/---

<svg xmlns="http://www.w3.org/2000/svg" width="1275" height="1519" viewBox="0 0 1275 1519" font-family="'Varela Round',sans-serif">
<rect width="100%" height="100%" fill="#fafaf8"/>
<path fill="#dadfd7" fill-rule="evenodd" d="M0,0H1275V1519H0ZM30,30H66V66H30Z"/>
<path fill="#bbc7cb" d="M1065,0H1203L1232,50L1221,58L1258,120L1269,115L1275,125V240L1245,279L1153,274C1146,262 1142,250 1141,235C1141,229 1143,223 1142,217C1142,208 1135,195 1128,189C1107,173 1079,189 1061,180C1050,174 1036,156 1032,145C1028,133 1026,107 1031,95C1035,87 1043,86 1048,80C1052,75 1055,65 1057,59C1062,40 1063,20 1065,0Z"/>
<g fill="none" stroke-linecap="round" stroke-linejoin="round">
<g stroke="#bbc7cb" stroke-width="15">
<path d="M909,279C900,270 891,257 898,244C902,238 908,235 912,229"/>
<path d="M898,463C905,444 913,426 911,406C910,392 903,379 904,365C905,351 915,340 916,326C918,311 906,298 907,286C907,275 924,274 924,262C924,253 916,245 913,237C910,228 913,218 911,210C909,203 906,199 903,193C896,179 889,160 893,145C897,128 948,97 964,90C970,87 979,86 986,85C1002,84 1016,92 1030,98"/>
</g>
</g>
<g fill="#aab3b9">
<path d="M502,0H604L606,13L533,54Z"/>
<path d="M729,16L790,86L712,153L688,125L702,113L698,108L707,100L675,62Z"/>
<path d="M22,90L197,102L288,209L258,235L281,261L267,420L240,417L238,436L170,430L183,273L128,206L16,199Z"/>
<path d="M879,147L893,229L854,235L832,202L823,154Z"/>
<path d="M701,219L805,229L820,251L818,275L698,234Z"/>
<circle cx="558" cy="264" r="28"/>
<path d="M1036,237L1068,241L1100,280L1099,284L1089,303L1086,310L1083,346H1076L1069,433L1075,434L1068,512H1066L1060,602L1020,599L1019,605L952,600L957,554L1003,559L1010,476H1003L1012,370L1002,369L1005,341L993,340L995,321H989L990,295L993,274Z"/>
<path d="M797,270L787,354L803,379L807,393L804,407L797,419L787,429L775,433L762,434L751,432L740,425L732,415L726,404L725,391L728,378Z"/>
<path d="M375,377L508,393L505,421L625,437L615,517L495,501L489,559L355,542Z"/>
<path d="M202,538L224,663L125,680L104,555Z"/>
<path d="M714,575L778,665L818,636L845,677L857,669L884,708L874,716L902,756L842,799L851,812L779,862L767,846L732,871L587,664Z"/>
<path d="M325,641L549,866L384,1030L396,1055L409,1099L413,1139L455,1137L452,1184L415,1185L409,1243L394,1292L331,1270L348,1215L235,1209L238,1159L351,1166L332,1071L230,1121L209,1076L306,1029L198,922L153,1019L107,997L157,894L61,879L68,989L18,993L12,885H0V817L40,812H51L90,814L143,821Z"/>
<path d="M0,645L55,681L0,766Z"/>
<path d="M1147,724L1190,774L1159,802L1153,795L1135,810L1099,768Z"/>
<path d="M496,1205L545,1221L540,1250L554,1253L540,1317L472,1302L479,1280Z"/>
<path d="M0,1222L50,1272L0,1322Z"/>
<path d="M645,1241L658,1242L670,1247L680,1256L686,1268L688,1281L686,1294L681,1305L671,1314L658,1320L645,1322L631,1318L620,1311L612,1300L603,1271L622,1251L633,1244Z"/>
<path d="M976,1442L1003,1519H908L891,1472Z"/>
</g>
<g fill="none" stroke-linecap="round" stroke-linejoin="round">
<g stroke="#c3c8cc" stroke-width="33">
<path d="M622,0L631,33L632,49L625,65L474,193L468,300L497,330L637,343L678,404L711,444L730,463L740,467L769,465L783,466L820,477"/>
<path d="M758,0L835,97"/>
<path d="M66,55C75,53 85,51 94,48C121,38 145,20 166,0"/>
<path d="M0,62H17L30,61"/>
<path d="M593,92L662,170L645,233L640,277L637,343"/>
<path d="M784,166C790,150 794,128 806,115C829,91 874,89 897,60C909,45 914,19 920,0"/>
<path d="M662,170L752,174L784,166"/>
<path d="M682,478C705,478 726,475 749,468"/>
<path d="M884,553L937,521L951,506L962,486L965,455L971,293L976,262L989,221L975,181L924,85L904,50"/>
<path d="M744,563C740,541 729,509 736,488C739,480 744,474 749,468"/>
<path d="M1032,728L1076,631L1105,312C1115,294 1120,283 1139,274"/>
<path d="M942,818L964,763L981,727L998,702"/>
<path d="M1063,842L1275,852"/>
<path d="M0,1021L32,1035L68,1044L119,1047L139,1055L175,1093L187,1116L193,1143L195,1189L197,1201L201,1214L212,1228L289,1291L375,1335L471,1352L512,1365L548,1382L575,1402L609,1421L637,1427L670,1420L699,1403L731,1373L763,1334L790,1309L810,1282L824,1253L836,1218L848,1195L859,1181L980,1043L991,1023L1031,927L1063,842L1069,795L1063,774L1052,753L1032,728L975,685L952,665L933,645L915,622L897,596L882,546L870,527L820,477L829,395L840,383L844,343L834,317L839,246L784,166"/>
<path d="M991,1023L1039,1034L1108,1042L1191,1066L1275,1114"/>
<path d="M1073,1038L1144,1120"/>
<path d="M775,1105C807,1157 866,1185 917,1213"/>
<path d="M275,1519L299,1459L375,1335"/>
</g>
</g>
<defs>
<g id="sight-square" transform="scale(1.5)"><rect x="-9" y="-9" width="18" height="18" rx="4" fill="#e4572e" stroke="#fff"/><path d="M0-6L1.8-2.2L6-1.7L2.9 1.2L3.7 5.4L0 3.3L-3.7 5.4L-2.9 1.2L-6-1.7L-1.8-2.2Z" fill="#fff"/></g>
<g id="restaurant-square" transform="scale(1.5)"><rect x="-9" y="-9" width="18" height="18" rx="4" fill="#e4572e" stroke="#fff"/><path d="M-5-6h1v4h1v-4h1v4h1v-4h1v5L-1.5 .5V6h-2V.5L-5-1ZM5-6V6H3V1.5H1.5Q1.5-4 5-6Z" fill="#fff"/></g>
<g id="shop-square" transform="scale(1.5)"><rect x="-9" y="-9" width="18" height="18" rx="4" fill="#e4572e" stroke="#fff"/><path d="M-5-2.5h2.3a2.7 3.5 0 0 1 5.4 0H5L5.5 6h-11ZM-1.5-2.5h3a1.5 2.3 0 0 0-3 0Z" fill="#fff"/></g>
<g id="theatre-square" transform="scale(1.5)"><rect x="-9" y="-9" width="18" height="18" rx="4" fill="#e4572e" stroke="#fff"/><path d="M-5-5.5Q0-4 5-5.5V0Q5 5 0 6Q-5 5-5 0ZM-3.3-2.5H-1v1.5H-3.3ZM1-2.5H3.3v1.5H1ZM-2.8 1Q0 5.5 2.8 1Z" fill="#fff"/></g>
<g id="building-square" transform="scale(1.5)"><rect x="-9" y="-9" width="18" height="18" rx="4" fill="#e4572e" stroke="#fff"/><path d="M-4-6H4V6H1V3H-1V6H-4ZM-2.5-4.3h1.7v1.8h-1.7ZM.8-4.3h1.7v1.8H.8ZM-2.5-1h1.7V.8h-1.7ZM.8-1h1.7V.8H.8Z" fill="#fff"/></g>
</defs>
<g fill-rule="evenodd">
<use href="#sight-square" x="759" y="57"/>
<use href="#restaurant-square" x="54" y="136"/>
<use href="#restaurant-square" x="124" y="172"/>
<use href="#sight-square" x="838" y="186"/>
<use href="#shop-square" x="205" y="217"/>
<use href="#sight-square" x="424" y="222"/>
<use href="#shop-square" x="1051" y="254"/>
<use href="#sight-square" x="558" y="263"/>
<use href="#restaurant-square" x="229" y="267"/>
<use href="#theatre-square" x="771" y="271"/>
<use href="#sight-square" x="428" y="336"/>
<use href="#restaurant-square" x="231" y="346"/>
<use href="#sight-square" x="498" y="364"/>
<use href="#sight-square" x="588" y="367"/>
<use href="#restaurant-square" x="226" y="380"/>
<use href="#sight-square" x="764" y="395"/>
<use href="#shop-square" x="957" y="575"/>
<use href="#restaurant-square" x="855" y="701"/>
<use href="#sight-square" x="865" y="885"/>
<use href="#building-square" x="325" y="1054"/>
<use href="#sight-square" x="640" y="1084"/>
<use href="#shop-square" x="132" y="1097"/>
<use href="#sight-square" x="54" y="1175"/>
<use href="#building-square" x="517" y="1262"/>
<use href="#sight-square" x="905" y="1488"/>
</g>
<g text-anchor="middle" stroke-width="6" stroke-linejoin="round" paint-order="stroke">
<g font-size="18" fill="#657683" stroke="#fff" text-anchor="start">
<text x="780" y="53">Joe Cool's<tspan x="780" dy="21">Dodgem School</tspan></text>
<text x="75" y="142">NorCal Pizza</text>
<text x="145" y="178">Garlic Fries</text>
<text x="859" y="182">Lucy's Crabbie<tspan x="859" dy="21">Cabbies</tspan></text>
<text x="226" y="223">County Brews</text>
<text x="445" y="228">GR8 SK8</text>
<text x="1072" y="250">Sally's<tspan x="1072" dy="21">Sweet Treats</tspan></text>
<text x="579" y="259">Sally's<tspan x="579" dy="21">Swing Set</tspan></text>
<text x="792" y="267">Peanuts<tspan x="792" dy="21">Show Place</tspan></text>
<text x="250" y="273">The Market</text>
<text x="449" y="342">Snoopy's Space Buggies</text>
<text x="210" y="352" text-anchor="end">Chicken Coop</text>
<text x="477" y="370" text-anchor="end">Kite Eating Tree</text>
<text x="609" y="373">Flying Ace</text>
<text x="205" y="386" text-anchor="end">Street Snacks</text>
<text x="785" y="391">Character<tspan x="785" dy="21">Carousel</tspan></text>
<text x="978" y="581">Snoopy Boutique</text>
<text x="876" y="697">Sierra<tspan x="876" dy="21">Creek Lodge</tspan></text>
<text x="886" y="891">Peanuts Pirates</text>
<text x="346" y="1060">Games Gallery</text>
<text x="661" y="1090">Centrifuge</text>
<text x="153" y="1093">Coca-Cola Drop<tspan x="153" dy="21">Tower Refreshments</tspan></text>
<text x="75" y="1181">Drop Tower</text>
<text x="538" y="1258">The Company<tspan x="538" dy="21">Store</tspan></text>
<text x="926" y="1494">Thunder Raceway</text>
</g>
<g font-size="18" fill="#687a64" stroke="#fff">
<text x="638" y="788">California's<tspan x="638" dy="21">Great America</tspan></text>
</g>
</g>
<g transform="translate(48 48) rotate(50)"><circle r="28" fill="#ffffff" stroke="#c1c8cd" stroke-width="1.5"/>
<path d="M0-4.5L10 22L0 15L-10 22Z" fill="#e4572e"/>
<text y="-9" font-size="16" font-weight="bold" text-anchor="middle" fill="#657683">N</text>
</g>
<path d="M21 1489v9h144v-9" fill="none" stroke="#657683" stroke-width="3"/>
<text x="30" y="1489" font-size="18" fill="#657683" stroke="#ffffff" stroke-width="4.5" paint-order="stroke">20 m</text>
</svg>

\---

Problem to solve: Copy out every line of the material above that mentions the word "middle".

Output:
<g text-anchor="middle" stroke-width="6" stroke-linejoin="round" paint-order="stroke">
<text y="-9" font-size="16" font-weight="bold" text-anchor="middle" fill="#657683">N</text>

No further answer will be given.